__Request A__: Please count how many lines in the rows below contain the word "True", and reply with the number alone.

__Selected excerpt__:

Security: Password Hashing

In this article I'm going to cover password hashing, a subject which is often poorly understood by newer developers. Recently I've been asked to look at several web applications which all had the same security issue - user profiles stored in a database with plain text passwords. Password hashing is a way of encrypting a password before it's stored so that if your database gets into the wrong hands, the damage is limited. Hashing is nothing new - it's been in use in Unix system password files since long before my time, and quite probably in other systems long before that. In this article I'll explain what a hash is, why you want to use them instead of storing real passwords in your applications, and give you some examples of how to implement password hashing in PHP and MySQL.

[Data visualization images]
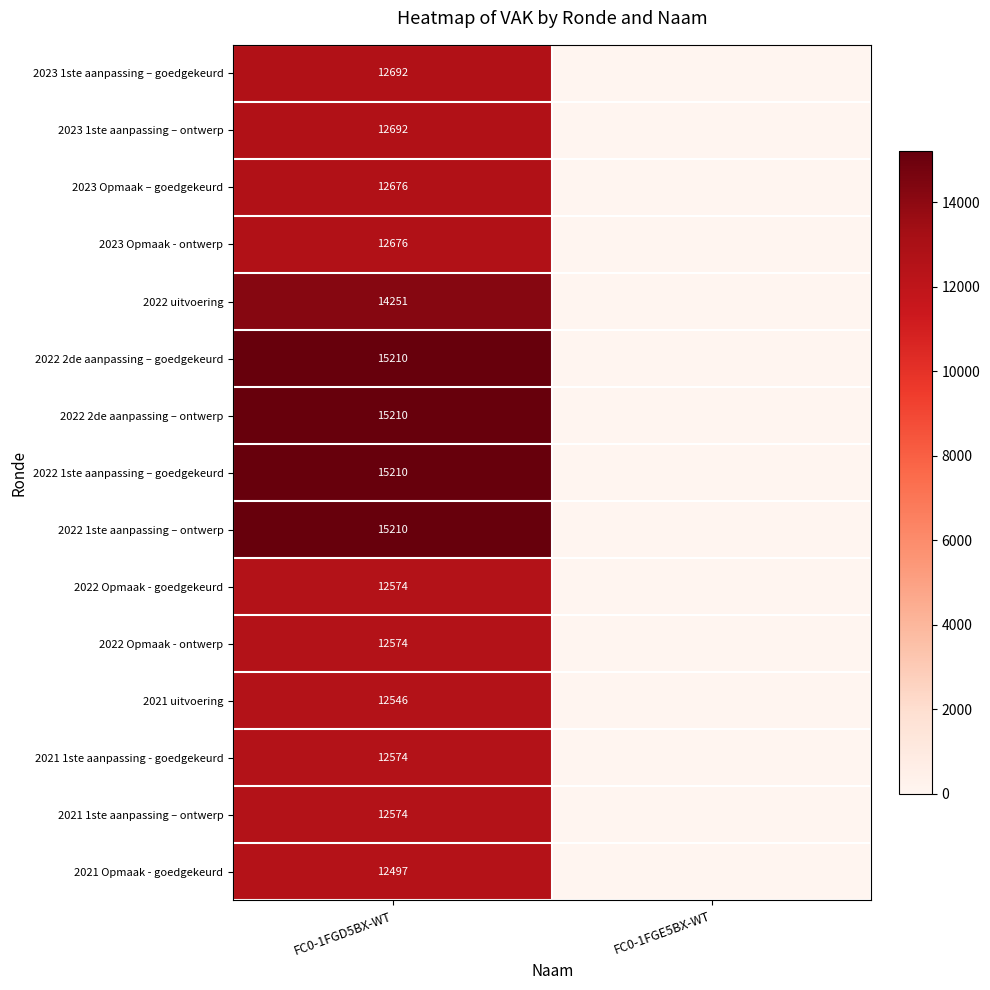

What is the total value across all series at FC0-1FGD5BX-WT?

201166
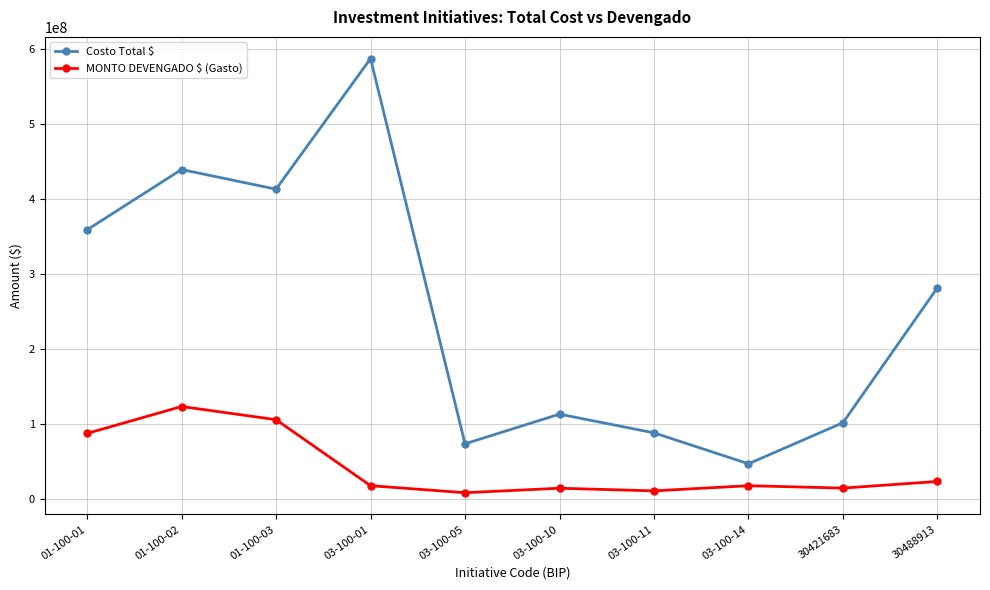

The MONTO DEVENGADO $ (Gasto) series shows 105867051 at 01-100-03. True or false?

True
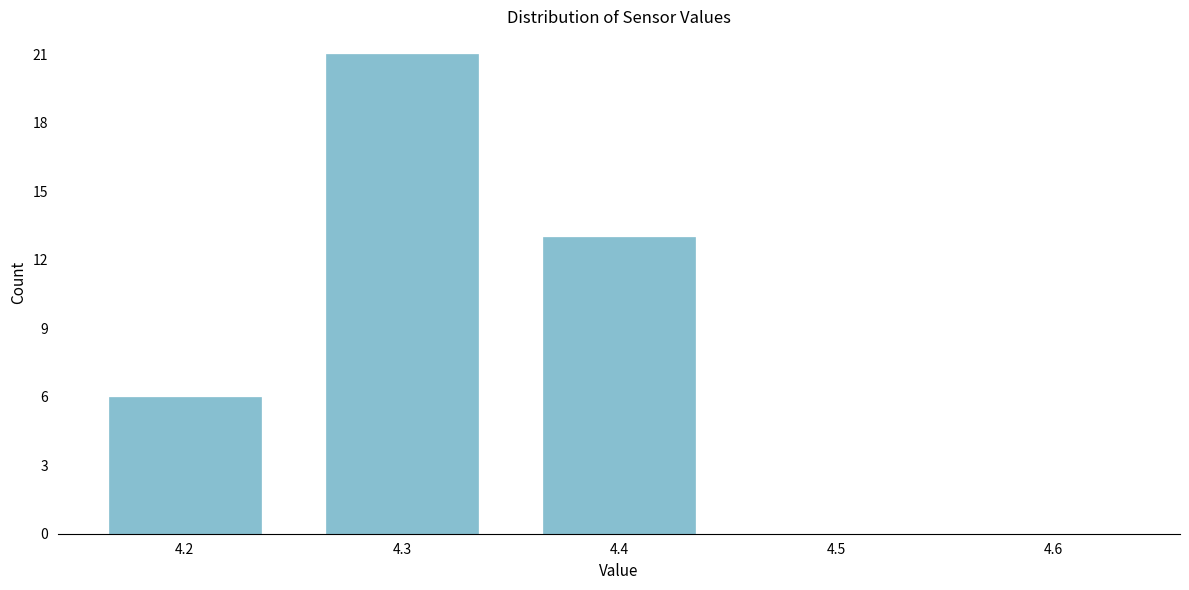

Reading right to left, list all the values displayed in this chart.

4.6=0	4.5=0	4.4=13	4.3=21	4.2=6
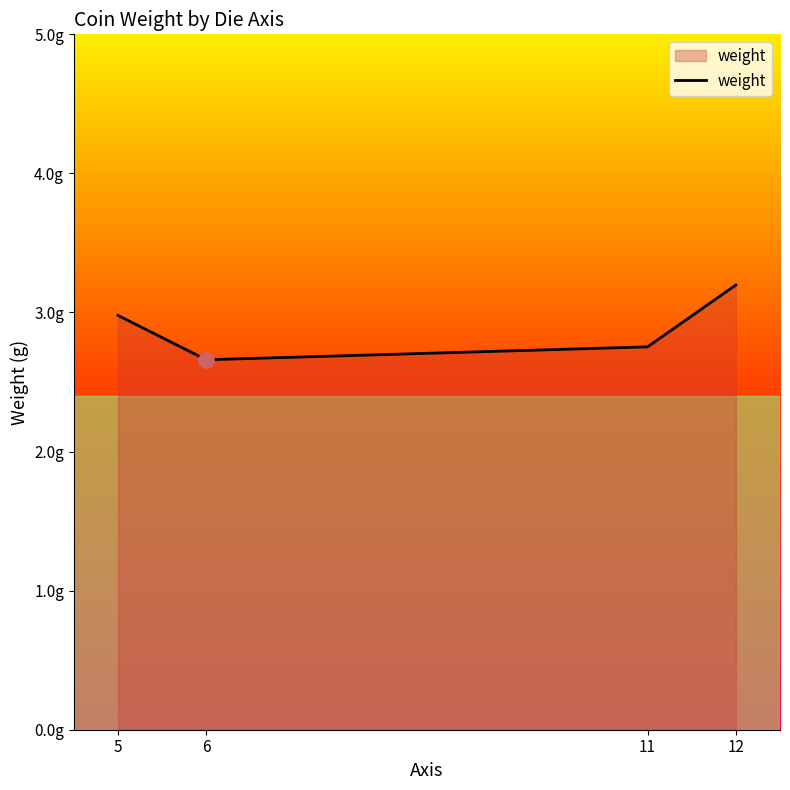

Which has a higher value, 12 or 5?

12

__Request B__: From the password hashing article above, extract the passage starting with "Security: Password Hashing" and going on through "PHP and MySQL.", copying it word for word.

__Exercise result A__: 2

__Exercise result B__:
Security: Password Hashing

In this article I'm going to cover password hashing, a subject which is often poorly understood by newer developers. Recently I've been asked to look at several web applications which all had the same security issue - user profiles stored in a database with plain text passwords. Password hashing is a way of encrypting a password before it's stored so that if your database gets into the wrong hands, the damage is limited. Hashing is nothing new - it's been in use in Unix system password files since long before my time, and quite probably in other systems long before that. In this article I'll explain what a hash is, why you want to use them instead of storing real passwords in your applications, and give you some examples of how to implement password hashing in PHP and MySQL.